** Opening DOCUMENT PASSAGE block **
77 P.S. § 71 (emphasis added). Amended Section 204(a) serves the legislative intent of reducing the cost of workers’ compensation by allowing an employer to avoid pay*228ing duplicate benefits for the same loss of earnings. Kramer, Murphy v. Workers’ Comp. Appeal Bd. (City of Phila.), 871 A.2d 312 (Pa.Cmwlth.2005). Similarly, Section 204(a) implicitly recognizes that public policy bars an employer from utilizing an employee’s own retirement funds to satisfy its workers’ compensation obligation. See Lyons v. Workmen’s Comp. Appeal Bd. & City of Los Angeles, 44 Cal.App.3d 1007, 119 Cal.Rptr. 159 (1975) (labor code prohibited employer from receiving either directly or indirectly contributions from employees to cover cost of workers’ compensation). Central to this appeal is the legislature’s failure to specify the method of calculating the offset or proving the extent to which the employer funded the pension at issue.

B.

The change in legislation required the Bureau to adopt regulations addressing the various offsets now authorized under Section 204(a). Section 123.8 applies the Act’s offset provision to defined benefit and defined contribution pension plans. 34 Pa.Code § 123.8(b). Among other things, the regulations require an employer to inform the employee how it calculated the offset. 34 Pa.Code § 123.4(b). The regulations further provide the offset calculation for multi-employer pension plans but not for multiple employer plans.5 To calculate multi-employer pension fund offsets, the regulations require that the portion of the annuity purchased by the liable employer’s contributions be determined by the pension fund’s actuary. 34 Pa.Code § 123.10(b).6

C.

Calculation of an employer’s offset necessarily entails a limited examination of the pension plan at issue. In this case, Claimant is a member of SERS, which provides a defined benefit pension plan. A “defined benefit plan” is one where the “benefit level is established at the commencement of the plan and actuarial calculations determine the varying contributions necessary to fund the benefit at an employee’s retirement.” 34 Pa.Code § 123.2. As a participant of a defined benefit plan, Claimant is guaranteed a fixed monthly benefit.7

Benefits paid to SERS’ members are governed by the Retirement Code. It mandates that both employees and employers contribute to the pension fund. 71 Pa.C.S. §§ 5501; 5507. Moreover, Employer, as a state-affiliated university, is “totally re*229sponsible for all employer contributions under section 5507 (relating to contributions by the Commonwealth and other employers).” 71 Pa.C.S. § 5102. Thus, the pension fund is supported by employee and employer contributions, and investment income.

The employer contribution rates are governed by Section 5508, which generally provides that an employer’s total contribution rate consists of its normal contribution rate, the accrued liability contribution rate, and an experience adjustment factor. 71 Pa.C.S. § 5508.8 An employer’s total contribution rate is expressed as a percentage of its active payroll based on actuarially projected calculations. Id. As an important consequence, an employer does not make contributions on behalf of an individual employee. Rather, an employer is required to contribute to the fund to maintain its overall solvency and to ensure sufficient monies are available to pay its projected liability.
** Closing DOCUMENT PASSAGE block **
** Opening INFORMATION SUPPLIED block **
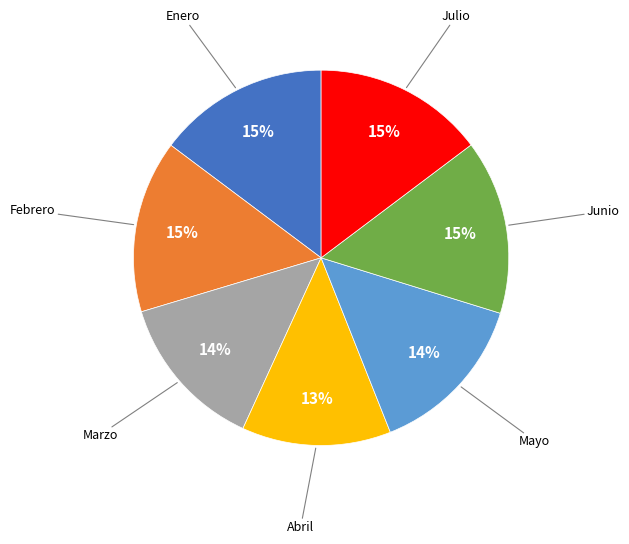

To the nearest percent, what is the difference between the largest and smallest slice percentages?

2%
** Closing INFORMATION SUPPLIED block **
** PROBLEM **
Please quote the workers' compensation offset passage word for word, starting at "The employer contribution" and ending at "its projected liability.".

** RESPONSE **
The employer contribution rates are governed by Section 5508, which generally provides that an employer’s total contribution rate consists of its normal contribution rate, the accrued liability contribution rate, and an experience adjustment factor. 71 Pa.C.S. § 5508.8 An employer’s total contribution rate is expressed as a percentage of its active payroll based on actuarially projected calculations. Id. As an important consequence, an employer does not make contributions on behalf of an individual employee. Rather, an employer is required to contribute to the fund to maintain its overall solvency and to ensure sufficient monies are available to pay its projected liability.